El pescador, un pelirrojo de espesa barba que aparecía sudoroso y empapado, hizo al fin su aparición como si su cabeza emergiera del azul del cielo, lanzó un resoplido, dejó la caña y el cesto sobre una piedra y tras sonarse los mocos sonoramente inquirió sonriente:
— ¿O sea que nunca ha confiado en mis buenas intenciones?
— En lo más mínimo — replicó el Cantaclaro con absoluta naturalidad.

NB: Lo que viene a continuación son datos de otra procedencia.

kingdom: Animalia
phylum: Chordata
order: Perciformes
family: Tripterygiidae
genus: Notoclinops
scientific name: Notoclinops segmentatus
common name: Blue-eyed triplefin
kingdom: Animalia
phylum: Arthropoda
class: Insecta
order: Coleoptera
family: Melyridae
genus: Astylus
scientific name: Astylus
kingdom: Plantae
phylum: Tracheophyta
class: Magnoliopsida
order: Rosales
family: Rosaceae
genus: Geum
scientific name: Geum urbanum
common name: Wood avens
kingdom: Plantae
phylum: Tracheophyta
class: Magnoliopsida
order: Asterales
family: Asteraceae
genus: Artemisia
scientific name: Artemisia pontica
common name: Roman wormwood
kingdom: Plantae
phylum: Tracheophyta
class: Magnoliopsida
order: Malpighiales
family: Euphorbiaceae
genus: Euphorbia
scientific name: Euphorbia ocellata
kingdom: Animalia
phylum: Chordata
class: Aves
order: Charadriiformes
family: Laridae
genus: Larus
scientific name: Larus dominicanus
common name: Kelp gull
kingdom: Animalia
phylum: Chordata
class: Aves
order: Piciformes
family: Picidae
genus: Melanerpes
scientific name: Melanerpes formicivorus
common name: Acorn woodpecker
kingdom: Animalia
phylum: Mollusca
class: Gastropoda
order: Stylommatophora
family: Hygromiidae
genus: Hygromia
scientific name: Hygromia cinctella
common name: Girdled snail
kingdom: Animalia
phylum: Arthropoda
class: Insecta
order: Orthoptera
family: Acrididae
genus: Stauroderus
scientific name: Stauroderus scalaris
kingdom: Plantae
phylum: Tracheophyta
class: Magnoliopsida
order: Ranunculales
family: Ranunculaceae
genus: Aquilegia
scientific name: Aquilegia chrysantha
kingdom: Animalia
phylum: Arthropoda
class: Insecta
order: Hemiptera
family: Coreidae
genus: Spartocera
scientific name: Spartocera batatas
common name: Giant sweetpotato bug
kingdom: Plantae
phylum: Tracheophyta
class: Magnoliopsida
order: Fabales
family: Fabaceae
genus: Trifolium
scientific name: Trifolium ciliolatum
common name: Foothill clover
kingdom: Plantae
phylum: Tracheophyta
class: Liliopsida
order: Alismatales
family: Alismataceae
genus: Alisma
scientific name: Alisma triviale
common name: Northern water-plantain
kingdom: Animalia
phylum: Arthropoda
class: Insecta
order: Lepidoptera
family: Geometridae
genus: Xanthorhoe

— ¿Sabía que era yo? — pareció sorprenderse el recién llegado.
— Desde que lo vi sobre aquella roca. Nadie que aprecie en algo su vida se arriesgaría de ese modo… — Se volvió a Leonor Acevedo para aclararle —: Es Lucifer, que se divierte a su modo cambiando de aspecto.
— Ya me había dado cuenta.
— Pues no parece asustada… — señaló el pescador que había ido a tomar asiento sobre una roca para encender un cigarrillo y comentar como si estuviera hablando del estado del mar—. Resulta evidente que pierdo facultades a marchas forzadas.
— ¿Por qué habría de asustarme, si usted mismo me aseguró que no tenía nada que temer mientras mantuviera la boca cerrada?
— Porque soy el Maligno. ¿Le parece poco?
— Resulta evidente que usted no ha estado meses agonizando de resultas de un cáncer terminal — fue la tranquila respuesta—. Si hubiera pasado por esa experiencia y supiera que ya no puede volver, ni el peor de los demonios le asustaría, sobre todo sabiendo como sé que tengo la conciencia tranquila. Estoy a bien con Dios, y eso me libera de cualquier temor.
— Admito que le asiste toda la razón. La mayoría de la gente se asusta imaginando que trato de perderles, cuando la experiencia demuestra que se bastan y sobran para perderse solos. En el árbol de la vida son más los frutos que caen por su propio peso que los que arranca el dueño. En el caso de su marido, por ejemplo, yo no he tenido nada que ver, aunque admito que en la actualidad la mayor parte de las compañías petroleras, eléctricas y cementeras trabajan para mí.
— ¿Qué pretende decir con eso de que trabajan para usted?
— Que dada su fabulosa capacidad de corromper, constituyen una especie de ente autónomo dentro de mi organización. Me ahorran mucho trabajo, aunque admito que desprecio sus métodos. Se me antojan demasiado rastreros.
— ¿Me está tomando el pelo?
— Sólo un poco — fue la humorística respuesta del pelirrojo que exhibía una sonrisa realmente encantadora—. Les he estado escuchando, y entiendo sus dudas, al tiempo que agradezco que no me consideren vulgar y chapucero. No estoy acostumbrado a las alabanzas, en especial cuando lo que se ensalza no es mi poder, sino mi inteligencia.